Lisa Kleypas has written so many books that I loved that maybe I was anticipating this one too much! It didn’t live up to my lofty expectations. Not that it was colossally bad, but my attention wandered as I read, I found myself skimming parts, and the romance I expected was lack luster.
Devon Ravenel is the rake of this story, and as rakes are wont to do he enjoys his life of wine, women and debauchery. Then his cousin dies, leaving him with an earldom and an estate that is in bad shape. His brother, West, is just as rakish and the pair of them don’t want any part of these responsibilities. He also plans never to marry, as his family has always been noted for their violent tempers and early deaths.
Kathleen, Lady Trenear, is the widow of his cousin, and she is determined to keep the estate in one piece, for the sake of her sisters-in-law. She is also maintaining deep mourning, even though she was only married for 3 days before her husband died tragically. She’s been raised that pleasure is a sin, and wasn’t prepared for the intimacies of marriage so her mourning seems rather over the top.
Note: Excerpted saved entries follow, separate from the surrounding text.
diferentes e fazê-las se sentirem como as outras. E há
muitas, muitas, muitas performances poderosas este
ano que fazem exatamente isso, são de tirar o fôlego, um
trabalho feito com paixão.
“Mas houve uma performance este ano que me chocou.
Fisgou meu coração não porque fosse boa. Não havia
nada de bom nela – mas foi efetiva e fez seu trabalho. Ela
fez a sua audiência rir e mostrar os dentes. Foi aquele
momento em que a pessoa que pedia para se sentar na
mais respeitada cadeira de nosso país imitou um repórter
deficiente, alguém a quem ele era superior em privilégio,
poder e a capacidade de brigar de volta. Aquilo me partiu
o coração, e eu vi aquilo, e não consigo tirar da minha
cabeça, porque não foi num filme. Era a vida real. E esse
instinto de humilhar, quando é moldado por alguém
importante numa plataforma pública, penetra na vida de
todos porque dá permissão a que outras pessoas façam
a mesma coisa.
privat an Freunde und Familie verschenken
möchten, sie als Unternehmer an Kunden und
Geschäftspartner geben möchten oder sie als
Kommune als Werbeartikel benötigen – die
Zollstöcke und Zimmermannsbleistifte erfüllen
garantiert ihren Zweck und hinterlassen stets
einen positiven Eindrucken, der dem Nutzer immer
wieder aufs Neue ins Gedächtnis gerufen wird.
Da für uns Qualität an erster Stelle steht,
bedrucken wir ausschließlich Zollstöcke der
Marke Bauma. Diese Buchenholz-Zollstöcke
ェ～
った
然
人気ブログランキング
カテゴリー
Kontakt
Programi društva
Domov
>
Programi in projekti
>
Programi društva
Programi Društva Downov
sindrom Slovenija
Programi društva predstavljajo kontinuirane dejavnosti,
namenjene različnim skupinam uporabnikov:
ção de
They meet, and instantly despise each other. He alternately patronizes her, lusts after her, and tosses off cruel comments about her, in her presence:
“West, are we quite certain that Cousin Theo perished in a fall?” he asked coolly. “It seems far more likely that he froze to death in the marital bed.”
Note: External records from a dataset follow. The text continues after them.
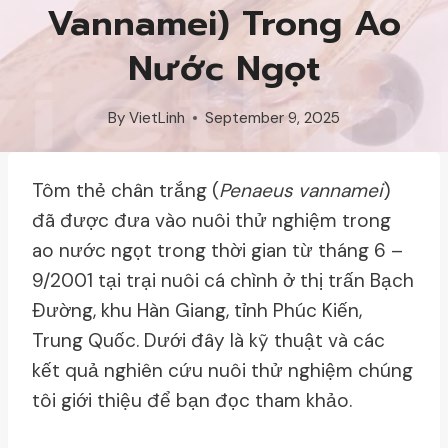
Vannamei) Trong Ao
Nước Ngọt
By
VietLinh
September 9, 2025
Tôm thẻ chân trắng (
Penaeus vannamei
)
đã được đưa vào nuôi thử nghiệm trong
ao nước ngọt trong thời gian từ tháng 6 –
9/2001 tại trại nuôi cá chình ở thị trấn Bạch
Ðường, khu Hàn Giang, tỉnh Phúc Kiến,
Trung Quốc. Dưới đây là kỹ thuật và các
kết quả nghiên cứu nuôi thử nghiệm chúng
tôi giới thiệu để bạn đọc tham khảo.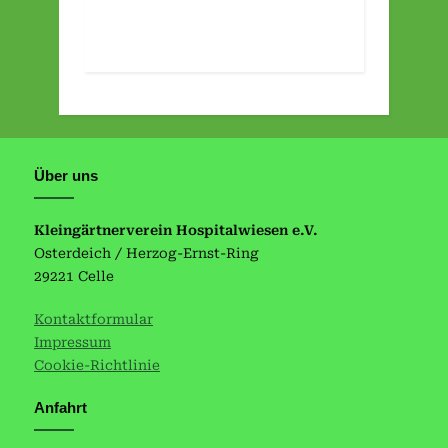
Über uns
Kleingärtnerverein Hospitalwiesen e.V.
Osterdeich / Herzog-Ernst-Ring
29221 Celle
Kontaktformular
Impressum
Cookie-Richtlinie
Anfahrt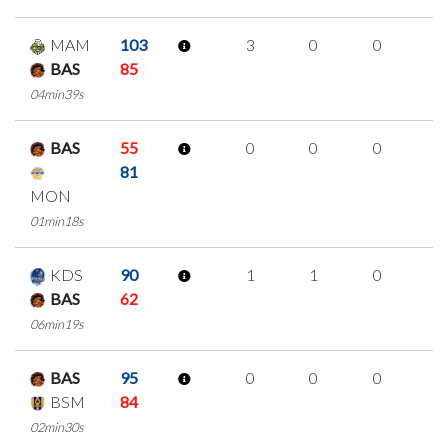
MAM
103
3
0
0
1
BAS
85
04min39s
BAS
55
0
0
0
0
81
MON
01min18s
KDS
90
1
1
0
0
BAS
62
06min19s
BAS
95
0
0
0
0
BSM
84
02min30s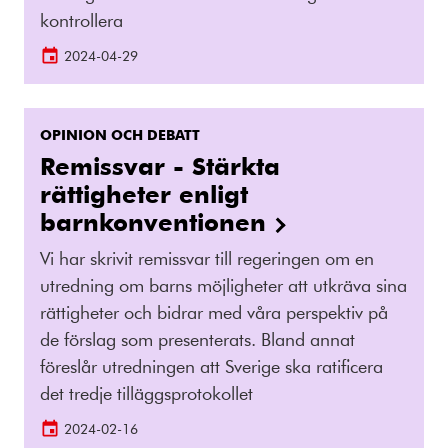
kontrollera
2024-04-29
OPINION OCH DEBATT
Remissvar - Stärkta
rättigheter enligt
barnkonventionen
Vi har skrivit remissvar till regeringen om en
utredning om barns möjligheter att utkräva sina
rättigheter och bidrar med våra perspektiv på
de förslag som presenterats. Bland annat
föreslår utredningen att Sverige ska ratificera
det tredje tilläggsprotokollet
2024-02-16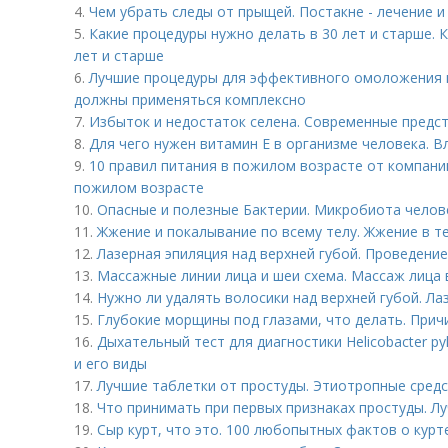
4.
Чем убрать следы от прыщей. Постакне - лечение 
5.
Какие процедуры нужно делать в 30 лет и старше. 
лет и старше
6.
Лучшие процедуры для эффективного омоложения 
должны применяться комплексно
7.
Избыток и недостаток селена. Современные предст
8.
Для чего нужен витамин Е в организме человека. В
9.
10 правил питания в пожилом возрасте от компании
пожилом возрасте
10.
Опасные и полезные Бактерии. Микробиота челове
11.
Жжение и покалывание по всему телу. Жжение в т
12.
Лазерная эпиляция над верхней губой. Проведени
13.
Массажные линии лица и шеи схема. Массаж лица 
14.
Нужно ли удалять волосики над верхней губой. Ла
15.
Глубокие морщины под глазами, что делать. При
16.
Дыхательный тест для диагностики Helicobacter py
и его виды
17.
Лучшие таблетки от простуды. Этиотропные сред
18.
Что принимать при первых признаках простуды. Л
19.
Сыр курт, что это. 100 любопытных фактов о курт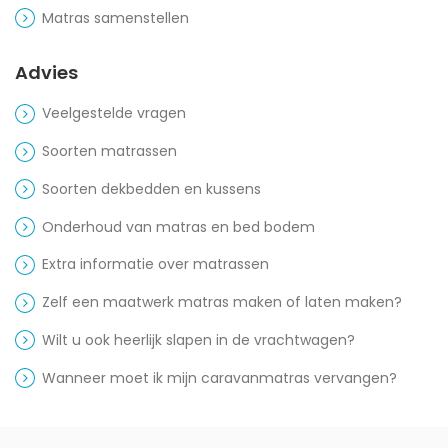
Matras samenstellen
Advies
Veelgestelde vragen
Soorten matrassen
Soorten dekbedden en kussens
Onderhoud van matras en bed bodem
Extra informatie over matrassen
Zelf een maatwerk matras maken of laten maken?
Wilt u ook heerlijk slapen in de vrachtwagen?
Wanneer moet ik mijn caravanmatras vervangen?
West chuckled, not above the enjoyment of a malicious quip.
Another quote of his sums up his feelings:
“Lady Trenear and I are correct in our assessments of each other. I am a scoundrel, and she is a heartless bitch who’s entirely capable of looking after herself.”
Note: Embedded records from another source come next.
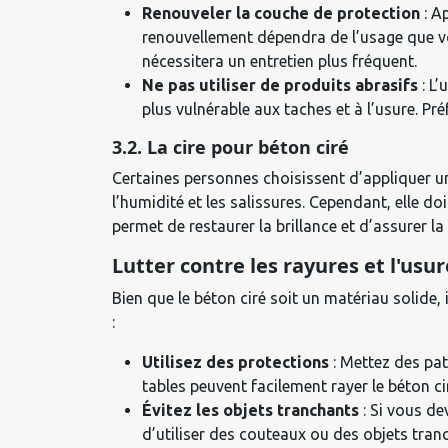
Renouveler la couche de protection
: Ap
renouvellement dépendra de l’usage que vous
nécessitera un entretien plus fréquent.
Ne pas utiliser de produits abrasifs
: L’
plus vulnérable aux taches et à l’usure. Pr
3.2. La cire pour béton ciré
Certaines personnes choisissent d’appliquer un
l’humidité et les salissures. Cependant, elle do
permet de restaurer la brillance et d’assurer la
Lutter contre les rayures et l'usu
Bien que le béton ciré soit un matériau solide,
:
Utilisez des protections
: Mettez des pat
tables peuvent facilement rayer le béton ci
Évitez les objets tranchants
: Si vous de
d’utiliser des couteaux ou des objets tran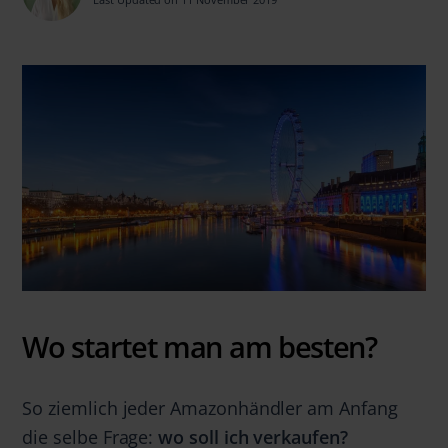
Wo startet man am besten?
So ziemlich jeder Amazonhändler am Anfang
die selbe Frage:
wo soll ich verkaufen?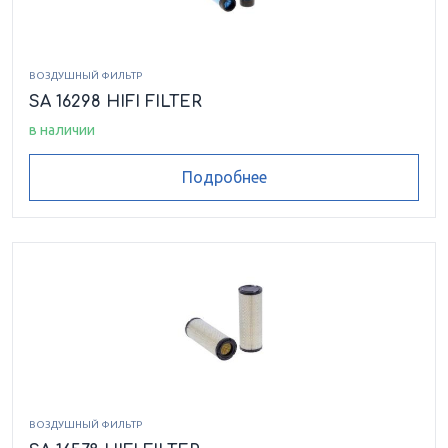
ВОЗДУШНЫЙ ФИЛЬТР
SA 16298 HIFI FILTER
в наличии
Подробнее
ВОЗДУШНЫЙ ФИЛЬТР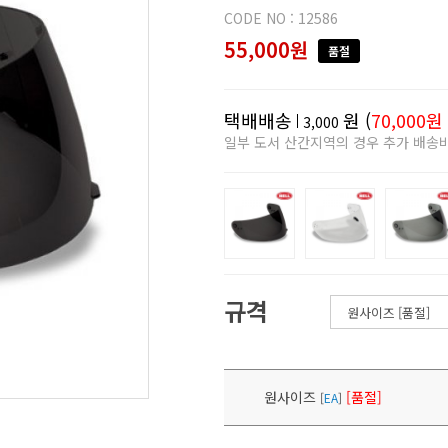
CODE NO : 12586
55,000원
품절
택배배송
원 (
70,000원
3,000
일부 도서 산간지역의 경우 추가 배송
규격
원사이즈
[품절]
[
EA
]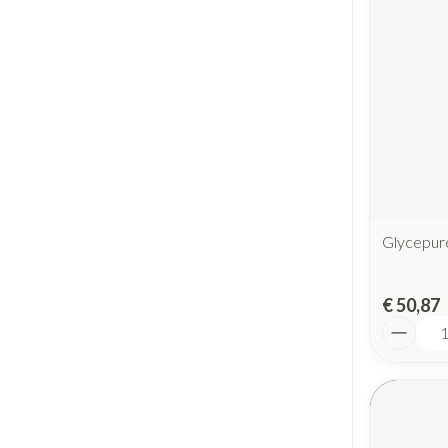
Glycepur
€ 50,87
Aantal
Eventually, the sexual attraction pulls them together, and there are some very steamy encounters as he shows her that pleasure can be a good thing. Yet, I never felt the real romance between them, as I usually do with Ms Kleypas’ hero/heroine. Devon is a pale imitation of Sebastian, Lord St Vincent (Devil in Winter), or Derek Craven (Dreaming of You), two of my favorite Kleypas characters. I felt that West showed more growth as a character. He spends more time with Kathleen, getting to know the estate and its tenants. He cares about them, in ways that Devon doesn’t seem to. There also seemed to be more chemistry between West and Kathleen, to be honest.
Adding to my frustration, the side story with Helen (Devon’s cousin) and Winterborne (Devon’s friend), took up far too much space in this book. I understand that their relationship needed set up for the next book, but I wasn’t that interested in their saga at this point.
So by the last chapter, I still didn’t feel the love. Devon was still treating her like a possession, after she confronts Winterborne about Helen:
Turning his attention to Kathleen, he pointed to the doorway.
She didn’t like being commanded as if she were a disobedient poodle. When he was in this state, however, she decided it was better not to provoke him. Reluctantly, she started forward.
This is close to the end of the book, and he’s giving me pause that he’s not any different than he was in chapter one. And then, in a turnaround so quick it should have given him whiplash, things are wrapped up with kisses and promises of happily ever after…really?
The epilogue didn’t give me any fuzzy feelings about their future either, as it focused on the next couple instead. Oh, I know, epilogues can be over the top with depictions of dimpled babies and doting spouses, but it just felt wrong not to give a bit more closure. Unless we get a glimpse into Devon and Kathleen’s life in the next book, I’m feeling disappointed with where it ended.